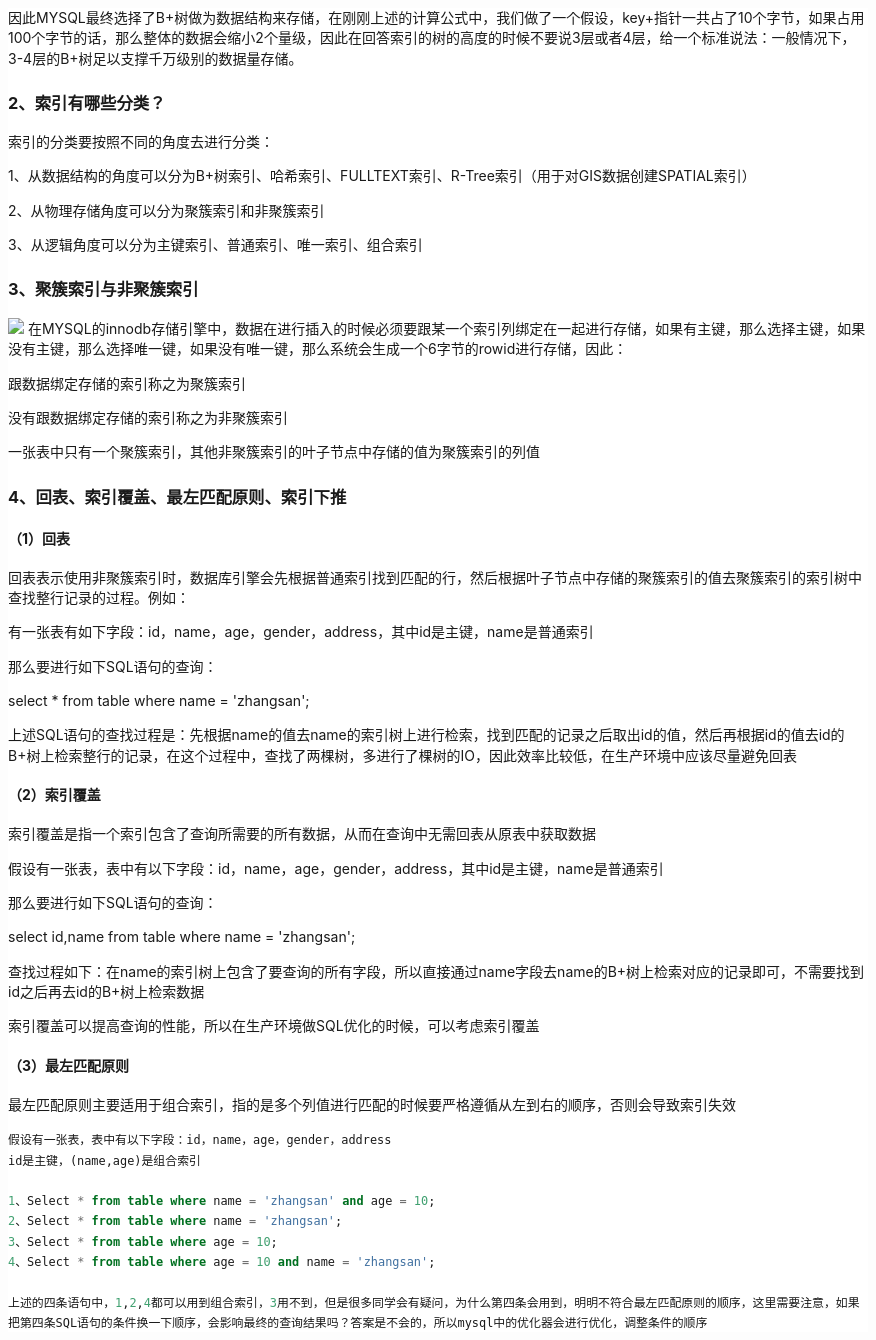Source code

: 因此MYSQL最终选择了B+树做为数据结构来存储，在刚刚上述的计算公式中，我们做了一个假设，key+指针一共占了10个字节，如果占用100个字节的话，那么整体的数据会缩小2个量级，因此在回答索引的树的高度的时候不要说3层或者4层，给一个标准说法：一般情况下，3-4层的B+树足以支撑千万级别的数据量存储。

### 2、索引有哪些分类？

索引的分类要按照不同的角度去进行分类：

1、从数据结构的角度可以分为B+树索引、哈希索引、FULLTEXT索引、R-Tree索引（用于对GIS数据创建SPATIAL索引）

2、从物理存储角度可以分为聚簇索引和非聚簇索引

3、从逻辑角度可以分为主键索引、普通索引、唯一索引、组合索引

### 3、聚簇索引与非聚簇索引

<img src="https://jsd.cdn.zzko.cn/gh/Jia-Hongwei/picx-images-hosting@master/image.3nriba4xyp.webp">
在MYSQL的innodb存储引擎中，数据在进行插入的时候必须要跟某一个索引列绑定在一起进行存储，如果有主键，那么选择主键，如果没有主键，那么选择唯一键，如果没有唯一键，那么系统会生成一个6字节的rowid进行存储，因此：

跟数据绑定存储的索引称之为聚簇索引

没有跟数据绑定存储的索引称之为非聚簇索引

一张表中只有一个聚簇索引，其他非聚簇索引的叶子节点中存储的值为聚簇索引的列值

### 4、回表、索引覆盖、最左匹配原则、索引下推

#### 		（1）回表

回表表示使用非聚簇索引时，数据库引擎会先根据普通索引找到匹配的行，然后根据叶子节点中存储的聚簇索引的值去聚簇索引的索引树中查找整行记录的过程。例如：

有一张表有如下字段：id，name，age，gender，address，其中id是主键，name是普通索引

那么要进行如下SQL语句的查询：

select * from table where name = 'zhangsan';

上述SQL语句的查找过程是：先根据name的值去name的索引树上进行检索，找到匹配的记录之后取出id的值，然后再根据id的值去id的B+树上检索整行的记录，在这个过程中，查找了两棵树，多进行了棵树的IO，因此效率比较低，在生产环境中应该尽量避免回表

#### 		（2）索引覆盖

索引覆盖是指一个索引包含了查询所需要的所有数据，从而在查询中无需回表从原表中获取数据

假设有一张表，表中有以下字段：id，name，age，gender，address，其中id是主键，name是普通索引

那么要进行如下SQL语句的查询：

select id,name from table where name = 'zhangsan';

查找过程如下：在name的索引树上包含了要查询的所有字段，所以直接通过name字段去name的B+树上检索对应的记录即可，不需要找到id之后再去id的B+树上检索数据

索引覆盖可以提高查询的性能，所以在生产环境做SQL优化的时候，可以考虑索引覆盖

#### 		（3）最左匹配原则

最左匹配原则主要适用于组合索引，指的是多个列值进行匹配的时候要严格遵循从左到右的顺序，否则会导致索引失效

```sql
假设有一张表，表中有以下字段：id，name，age，gender，address
id是主键，(name,age)是组合索引

1、Select * from table where name = 'zhangsan' and age = 10;
2、Select * from table where name = 'zhangsan';
3、Select * from table where age = 10;
4、Select * from table where age = 10 and name = 'zhangsan';

上述的四条语句中，1,2,4都可以用到组合索引，3用不到，但是很多同学会有疑问，为什么第四条会用到，明明不符合最左匹配原则的顺序，这里需要注意，如果把第四条SQL语句的条件换一下顺序，会影响最终的查询结果吗？答案是不会的，所以mysql中的优化器会进行优化，调整条件的顺序
```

■ ■ ■ ■

Track down all lines above with the string "address" and copy them.

• **Answer area**:
有一张表有如下字段：id，name，age，gender，address，其中id是主键，name是普通索引
假设有一张表，表中有以下字段：id，name，age，gender，address，其中id是主键，name是普通索引
假设有一张表，表中有以下字段：id，name，age，gender，address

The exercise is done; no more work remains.